• **ACTIVITY**
In the entries that follow, the lines from the one with "0: (478, 229, 7.47)" through the one with "19: (579, 155, 27.10)" are the ones to write out, exactly and with both ends included. Nothing else should appear.

[Records from a dataset]
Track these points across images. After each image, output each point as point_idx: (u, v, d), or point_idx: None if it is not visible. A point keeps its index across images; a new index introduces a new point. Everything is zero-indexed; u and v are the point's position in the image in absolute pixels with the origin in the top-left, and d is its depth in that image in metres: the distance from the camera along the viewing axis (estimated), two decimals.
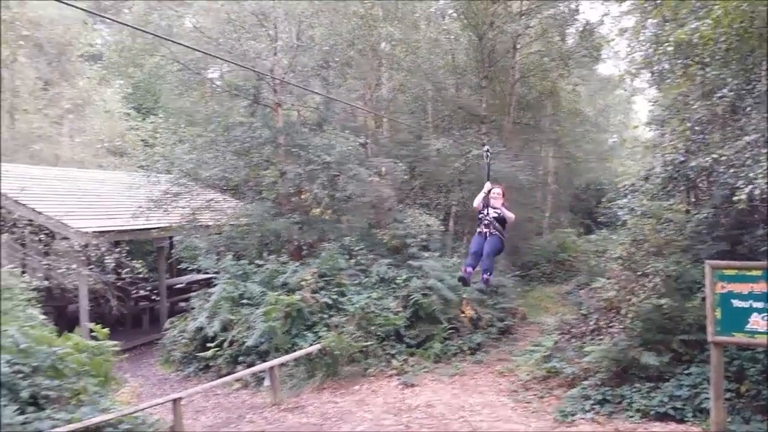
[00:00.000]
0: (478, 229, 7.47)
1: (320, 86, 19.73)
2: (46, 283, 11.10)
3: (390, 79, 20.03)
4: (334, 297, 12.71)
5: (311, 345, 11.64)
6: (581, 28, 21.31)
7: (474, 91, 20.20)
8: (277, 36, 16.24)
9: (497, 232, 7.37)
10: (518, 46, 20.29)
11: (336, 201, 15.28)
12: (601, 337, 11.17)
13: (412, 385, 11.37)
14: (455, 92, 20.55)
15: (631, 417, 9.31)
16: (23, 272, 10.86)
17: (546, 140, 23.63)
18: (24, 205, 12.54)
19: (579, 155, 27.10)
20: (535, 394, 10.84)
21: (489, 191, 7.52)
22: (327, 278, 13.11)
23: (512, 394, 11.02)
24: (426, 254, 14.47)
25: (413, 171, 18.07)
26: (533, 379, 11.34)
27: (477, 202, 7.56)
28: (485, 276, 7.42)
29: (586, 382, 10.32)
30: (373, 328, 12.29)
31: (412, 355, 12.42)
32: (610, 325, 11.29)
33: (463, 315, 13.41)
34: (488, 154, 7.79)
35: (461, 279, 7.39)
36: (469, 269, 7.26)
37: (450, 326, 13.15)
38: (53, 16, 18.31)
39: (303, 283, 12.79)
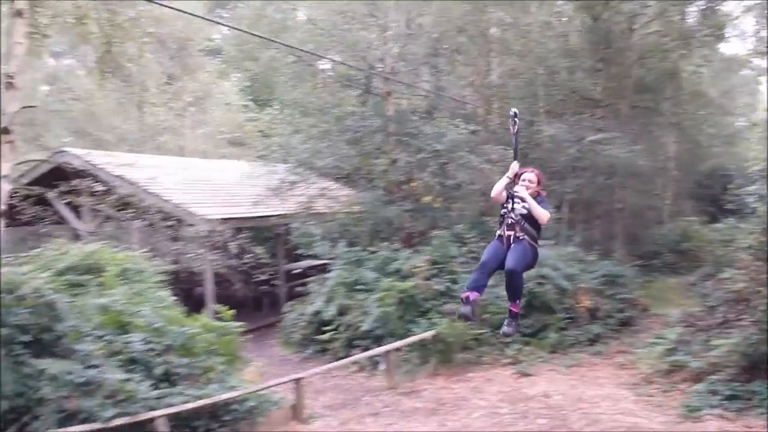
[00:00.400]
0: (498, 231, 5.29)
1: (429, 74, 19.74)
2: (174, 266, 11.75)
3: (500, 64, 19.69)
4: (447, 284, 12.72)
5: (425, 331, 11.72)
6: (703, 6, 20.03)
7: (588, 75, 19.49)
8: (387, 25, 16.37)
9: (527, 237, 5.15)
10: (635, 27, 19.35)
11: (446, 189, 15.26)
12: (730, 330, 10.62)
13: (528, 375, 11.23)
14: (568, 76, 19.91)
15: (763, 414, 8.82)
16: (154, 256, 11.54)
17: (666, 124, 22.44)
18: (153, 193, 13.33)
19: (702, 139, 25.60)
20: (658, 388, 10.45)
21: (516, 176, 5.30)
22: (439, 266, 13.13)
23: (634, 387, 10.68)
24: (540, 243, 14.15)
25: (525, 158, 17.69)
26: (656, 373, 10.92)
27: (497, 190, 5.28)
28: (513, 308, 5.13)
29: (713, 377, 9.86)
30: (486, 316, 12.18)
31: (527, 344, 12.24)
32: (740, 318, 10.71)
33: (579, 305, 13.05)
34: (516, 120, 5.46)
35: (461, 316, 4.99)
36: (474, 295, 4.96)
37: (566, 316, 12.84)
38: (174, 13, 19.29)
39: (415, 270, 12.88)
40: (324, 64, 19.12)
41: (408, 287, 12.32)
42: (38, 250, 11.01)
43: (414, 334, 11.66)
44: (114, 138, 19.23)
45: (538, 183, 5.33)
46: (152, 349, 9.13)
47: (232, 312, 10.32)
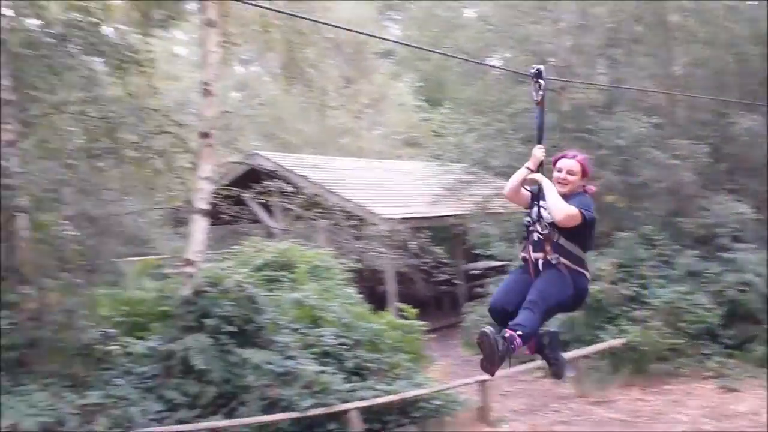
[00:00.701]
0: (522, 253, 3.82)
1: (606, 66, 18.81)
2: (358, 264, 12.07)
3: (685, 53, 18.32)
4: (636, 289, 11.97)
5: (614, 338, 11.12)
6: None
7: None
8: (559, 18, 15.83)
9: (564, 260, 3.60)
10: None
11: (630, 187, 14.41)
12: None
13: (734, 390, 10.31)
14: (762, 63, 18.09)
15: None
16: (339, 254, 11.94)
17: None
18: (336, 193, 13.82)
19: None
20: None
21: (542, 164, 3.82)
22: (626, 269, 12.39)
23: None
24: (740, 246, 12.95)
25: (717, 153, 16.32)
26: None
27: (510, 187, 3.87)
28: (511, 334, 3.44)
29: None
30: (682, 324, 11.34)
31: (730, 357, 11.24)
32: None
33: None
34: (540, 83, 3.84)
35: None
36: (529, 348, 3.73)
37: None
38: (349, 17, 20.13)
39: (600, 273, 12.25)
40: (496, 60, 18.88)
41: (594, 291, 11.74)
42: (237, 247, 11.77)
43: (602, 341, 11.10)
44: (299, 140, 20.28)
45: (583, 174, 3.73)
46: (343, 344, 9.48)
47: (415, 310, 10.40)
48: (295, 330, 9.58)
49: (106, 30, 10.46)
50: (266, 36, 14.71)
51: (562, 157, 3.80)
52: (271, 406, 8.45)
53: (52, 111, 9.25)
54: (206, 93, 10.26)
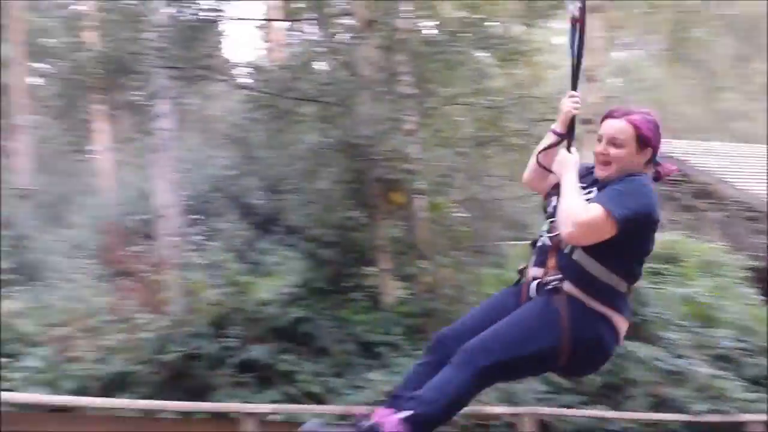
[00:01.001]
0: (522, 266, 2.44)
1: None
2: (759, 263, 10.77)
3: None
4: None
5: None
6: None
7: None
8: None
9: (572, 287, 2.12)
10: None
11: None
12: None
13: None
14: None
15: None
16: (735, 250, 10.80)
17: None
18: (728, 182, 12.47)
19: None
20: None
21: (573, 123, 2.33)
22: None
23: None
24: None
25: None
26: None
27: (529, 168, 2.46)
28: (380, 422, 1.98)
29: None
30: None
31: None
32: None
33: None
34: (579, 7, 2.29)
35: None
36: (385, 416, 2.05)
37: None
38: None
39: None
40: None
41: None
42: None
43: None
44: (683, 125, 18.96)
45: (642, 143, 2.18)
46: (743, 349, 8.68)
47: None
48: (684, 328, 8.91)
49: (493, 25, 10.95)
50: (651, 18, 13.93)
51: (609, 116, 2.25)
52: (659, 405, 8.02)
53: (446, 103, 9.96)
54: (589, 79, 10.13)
* * *
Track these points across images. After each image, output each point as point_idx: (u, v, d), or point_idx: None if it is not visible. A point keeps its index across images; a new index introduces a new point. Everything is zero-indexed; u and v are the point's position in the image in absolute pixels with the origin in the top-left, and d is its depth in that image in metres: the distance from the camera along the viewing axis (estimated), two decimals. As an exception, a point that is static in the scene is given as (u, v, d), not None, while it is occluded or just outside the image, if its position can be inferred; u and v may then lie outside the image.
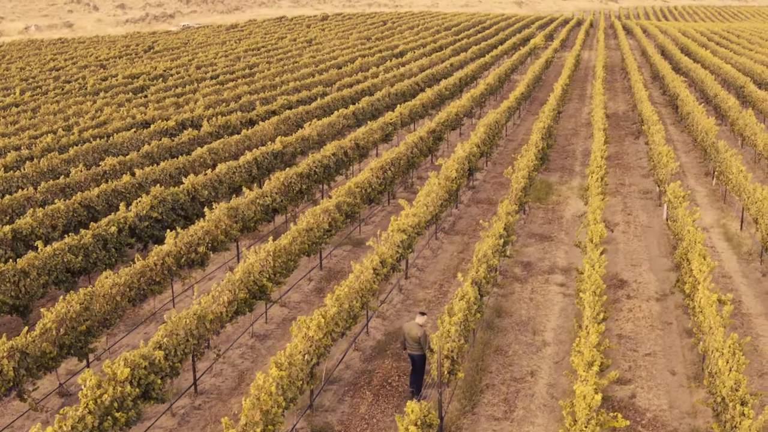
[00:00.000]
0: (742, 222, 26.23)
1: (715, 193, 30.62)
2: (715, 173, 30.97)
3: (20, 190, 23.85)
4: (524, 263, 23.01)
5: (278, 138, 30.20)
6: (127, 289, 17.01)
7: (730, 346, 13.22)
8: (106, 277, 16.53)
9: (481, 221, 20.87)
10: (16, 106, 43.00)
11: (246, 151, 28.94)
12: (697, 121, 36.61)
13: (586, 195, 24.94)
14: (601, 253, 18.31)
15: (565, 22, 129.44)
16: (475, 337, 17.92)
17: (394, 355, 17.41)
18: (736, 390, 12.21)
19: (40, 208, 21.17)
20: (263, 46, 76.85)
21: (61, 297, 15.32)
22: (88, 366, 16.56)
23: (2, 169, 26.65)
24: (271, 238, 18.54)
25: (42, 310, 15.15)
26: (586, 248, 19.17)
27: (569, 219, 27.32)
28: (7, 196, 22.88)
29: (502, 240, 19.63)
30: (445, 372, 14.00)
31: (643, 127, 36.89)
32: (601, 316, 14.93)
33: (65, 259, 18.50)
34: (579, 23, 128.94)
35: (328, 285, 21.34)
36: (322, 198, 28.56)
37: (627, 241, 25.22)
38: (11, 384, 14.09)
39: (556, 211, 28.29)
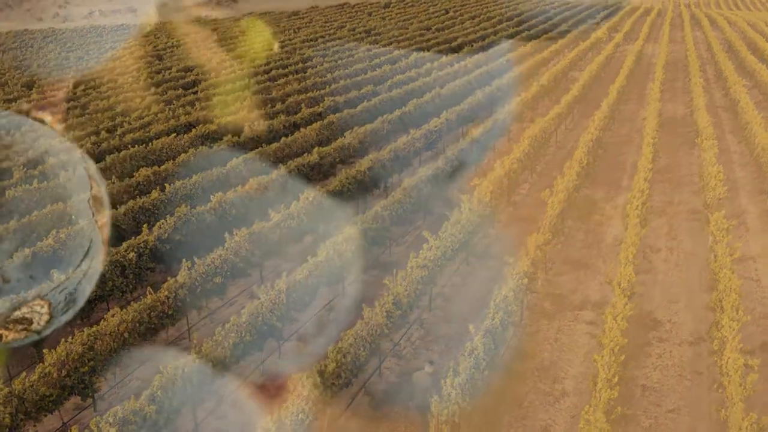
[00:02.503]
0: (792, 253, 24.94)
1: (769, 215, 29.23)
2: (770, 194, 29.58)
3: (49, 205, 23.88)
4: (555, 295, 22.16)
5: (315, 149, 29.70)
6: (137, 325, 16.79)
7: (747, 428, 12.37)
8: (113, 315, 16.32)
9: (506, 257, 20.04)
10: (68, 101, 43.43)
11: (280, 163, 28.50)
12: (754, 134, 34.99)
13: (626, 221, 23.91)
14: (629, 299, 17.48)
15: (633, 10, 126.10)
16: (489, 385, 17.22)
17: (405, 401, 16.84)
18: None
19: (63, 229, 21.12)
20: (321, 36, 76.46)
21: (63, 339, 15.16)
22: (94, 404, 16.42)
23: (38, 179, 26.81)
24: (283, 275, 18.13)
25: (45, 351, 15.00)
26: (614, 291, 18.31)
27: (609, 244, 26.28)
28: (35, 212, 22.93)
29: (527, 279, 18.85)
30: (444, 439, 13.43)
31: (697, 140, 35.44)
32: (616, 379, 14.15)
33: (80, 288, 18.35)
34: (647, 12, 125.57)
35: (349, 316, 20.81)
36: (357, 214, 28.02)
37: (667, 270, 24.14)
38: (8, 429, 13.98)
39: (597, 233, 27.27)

• **RESPONSE**
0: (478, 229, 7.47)
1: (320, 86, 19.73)
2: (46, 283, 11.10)
3: (390, 79, 20.03)
4: (334, 297, 12.71)
5: (311, 345, 11.64)
6: (581, 28, 21.31)
7: (474, 91, 20.20)
8: (277, 36, 16.24)
9: (497, 232, 7.37)
10: (518, 46, 20.29)
11: (336, 201, 15.28)
12: (601, 337, 11.17)
13: (412, 385, 11.37)
14: (455, 92, 20.55)
15: (631, 417, 9.31)
16: (23, 272, 10.86)
17: (546, 140, 23.63)
18: (24, 205, 12.54)
19: (579, 155, 27.10)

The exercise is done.